Principal Engineer and Wagtail Consultant

Apache Solr Search with Solr > 4.7

2 mins read

Solr 4.x brings a plethora of improvements over 3.x and 1.x. All our new projects use 4.x and we try to upgrade any existing client implementations where and when possible. Last week we upgraded another client.

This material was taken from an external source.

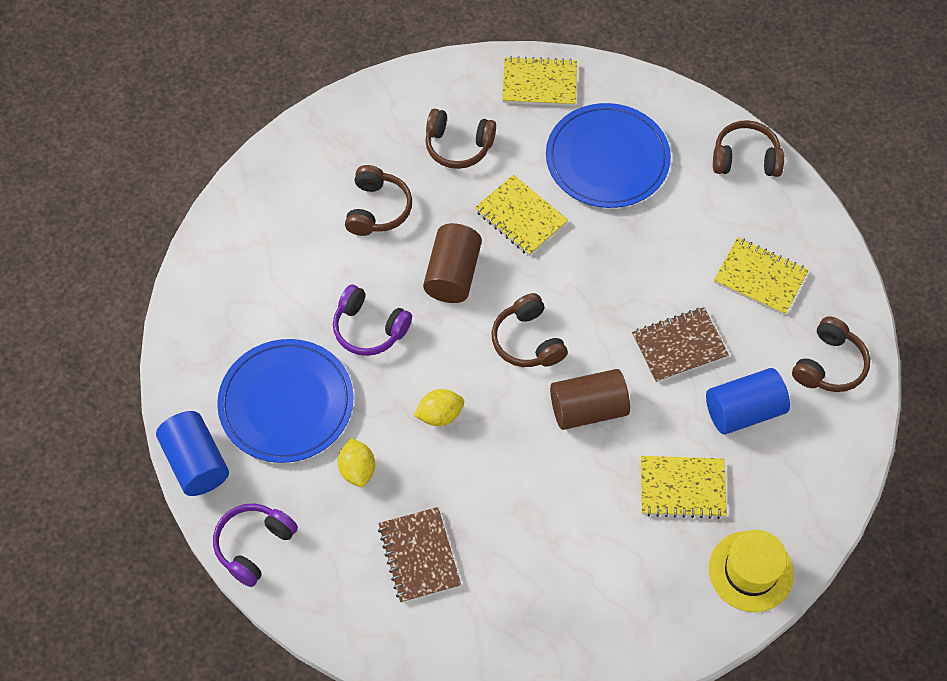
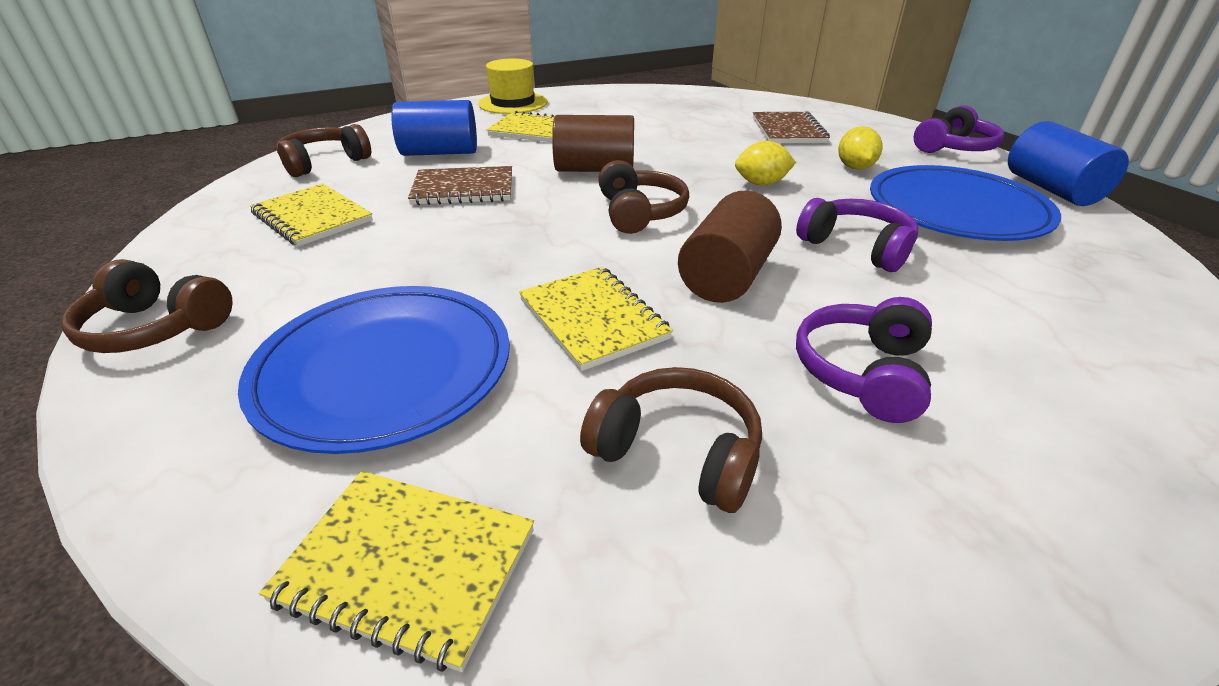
camera: 165 degrees left, 25 degrees down
brown headphones [345,165,412,236] -> purple headphones [796,297,932,423]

The transition was smooth, except for odd entries in the indexing log and, is it turned out, nodes missing from the index.

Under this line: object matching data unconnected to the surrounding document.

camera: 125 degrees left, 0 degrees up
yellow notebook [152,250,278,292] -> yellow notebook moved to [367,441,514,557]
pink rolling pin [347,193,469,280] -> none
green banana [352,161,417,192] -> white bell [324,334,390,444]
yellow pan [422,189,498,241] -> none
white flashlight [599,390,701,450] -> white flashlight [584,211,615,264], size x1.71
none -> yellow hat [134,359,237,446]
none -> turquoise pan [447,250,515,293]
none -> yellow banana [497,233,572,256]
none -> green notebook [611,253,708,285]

java.lang.Thread.run(Thread.java:745)
Caused by:
java.lang.IllegalArgumentException: Document contains at least one immense term in field="sm_field_body" (whose UTF8 encoding is longer than the max length 32766), all of which were skipped.  Please correct the analyzer to not produce such terms.  The prefix of the first immense term is: '[32, 67, 97, 116, 104, 101, 114, 105, 110, 101, 32, 66, 101, 97, 114, 100, 115, 104, 97, 119, 32, 67, 97, 116, 104, 101, 114, 105, 110, 101]...', original message: bytes can be at most 32766 in length; got 108809
[...]
Caused by: org.apache.lucene.util.BytesRefHash$MaxBytesLengthExceededException: bytes can be at most 32766 in length; got 108809

It so happens, the Solr [notes on upgrading from prior versions](https://cwiki.apache.org/confluence/display/solr/Upgrading%20Solr) contain the following:

"Prior to Solr 4.8, terms that exceeded Lucene’s MAX_TERM_LENGTH were silently ignored when indexing documents. Begining with Solr 4.8, a document an error will be generated when attempting to index a document with a term that is too large. If you wish to continue to have large terms ignored, use solr.LengthFilterFactory in all of your Analyzers. See [LUCENE-5472](https://issues.apache.org/jira/browse/LUCENE-5472) for more details."

Drupal Apache Solr fields are prefixed with a set of characters that denote the dynamic field nature and follow the Solr convention. e.g. `ss_means` “single-value string field”, `sm_` — “multi-value string field”.

In our case `sm_field_body` and any `sm_*` fields are declared as `solr.StrField` fields which are not analyzed, just stored as is. Previously, fields larger than the allowed 32k limit were simply ignored, but not anymore.

In usual Solr configurations, a `StrField` could be truncated using [TruncateFieldUpdateProcessorFactory](http://www.solr-start.com/javadoc/solr-lucene/org/apache/solr/update/processor/TruncateFieldUpdateProcessorFactory.html)

<processor class="solr.TruncateFieldUpdateProcessorFactory">
  <str name="typeClass">solr.StrField</str>
  <int name="maxLength">100</int>
</processor>

However, since sm_* fields are not processed, we need a different solution that does not involve modifying the core Solr configuration. And that comes as a simple hook implementation in a custom module.

<?php

/**
 * Implements hook_apachesolr_index_documents_alter().
 *
 * Fix for https://issues.apache.org/jira/browse/LUCENE-5472
 */
function apachesolr_tweaks_apachesolr_index_documents_alter(array &$documents, $entity, $entity_type, $env_id) {
  foreach ($documents as $id => $document) {
    if (empty($documents[$id]->sm_field_body)) {
      continue;
    }

    foreach ($documents[$id]->sm_field_body as $index => $value) {
      $documents[$id]->sm_field_body[$index] = truncate_utf8($value, 31000); 
    }
  }
}

The above `hook_apachesolr_index_documents_alter()` implementation looks specifically at `sm_field_body` as that was the culprit in our case. You can follow the approach to alter any indexed field.

Once deployed, the indexing could continue without issues and all of the content is now searchable.